George and I moved downtown to Summit Towers around the same time. George moved to the 10th floor, I to the sixth. We would go days without seeing each another, and then one of us would need some coffee, sugar, or any number of other things. George was as careless with money as I was, so we would also run into each other at Broadway pawn shops at the end of the month, then again at the beginning of the month when we went to pick our stuff up. He once, on impulse, paid money down to hold a violin for me but neither of us remembered to go and get it.

Each month George would rent a car for a day, take all of his friends out to lunch, be broke again by the 10th of the month, and then go begging for the rest of the month. Whenever he had his rental car, he would drive me around to pay my bills, and upon seeing a beautiful woman would yell out: “Butt alert!” Which drove me absolutely crazy.

“If you say that one more time I’m going to get out of the car,” I told him, at which point George would throw back his head and laugh uproariously.

Though he often got on my nerves, as I’m certain I did his, we were longtime friends and I loved him.

One Sunday afternoon I got a call from a mutual friend at Huntington Place saying that the police had picked up George as he was trying to use his downtown keys to get into his old apartment. The police told me he was very confused, not knowing where he was or even who he was. I wondered why they didn’t take him to a hospital instead of to his apartment at Summit Towers. George slept for hours and hours after this incident, and I began telephoning his son to determine where George should go next, for clearly he could no longer live alone.

I visited him as much as I was able at the nursing home in Oak Ridge where he was placed, and each time he pretended to know me, as I, in turn, pretended that he knew me and that everything was all right. Fortunately, he was well-liked by the nursing home staff, for he was still witty and charming.

To my knowledge his family never visited him, but eventually he was moved to Nashville where his grandchildren could visit him. It was only about eight months later that I read that George had died and been buried in a Nashville cemetery. “No services,” the obituary read. I was saddened by this, for George so loved a grand affair where he could dress up and show off a bit, but there it was. George was buried almost as an afterthought, an annoyance.

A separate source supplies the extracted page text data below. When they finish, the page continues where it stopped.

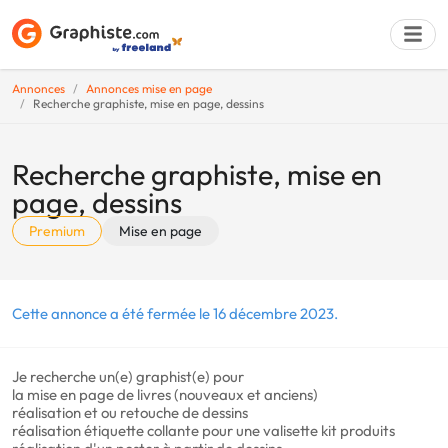
Annonces
Annonces mise en page
Recherche graphiste, mise en page, dessins
Déposer une a
Recherche graphiste, mise en
page, dessins
Premium
Mise en page
Cette annonce a été fermée le 16 décembre 2023.
Je recherche un(e) graphist(e) pour
la mise en page de livres (nouveaux et anciens)
réalisation et ou retouche de dessins
réalisation étiquette collante pour une valisette kit produits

But however that may be, if George is in some other realm where he can read or hear about this article, know that it is written to honor you. For though you had your faults as we all do, you always had a kind heart, beautiful legs, and an exalted spirit, which I greatly miss.

Donna Johnson describes herself as a person who thrives on breaking the rules other people have made while also creating rules for herself that do make sense. “My rules do not necessarily follow the law set out by the government and law-abiding citizens,” she says. “They follow an inner law, one unto myself, and when I attempt to go outside this, to conform, disaster follows.” Her stories are often about people who are not recognized by others, who may even seem invisible, but “they often have a great truth to share if one but listens.”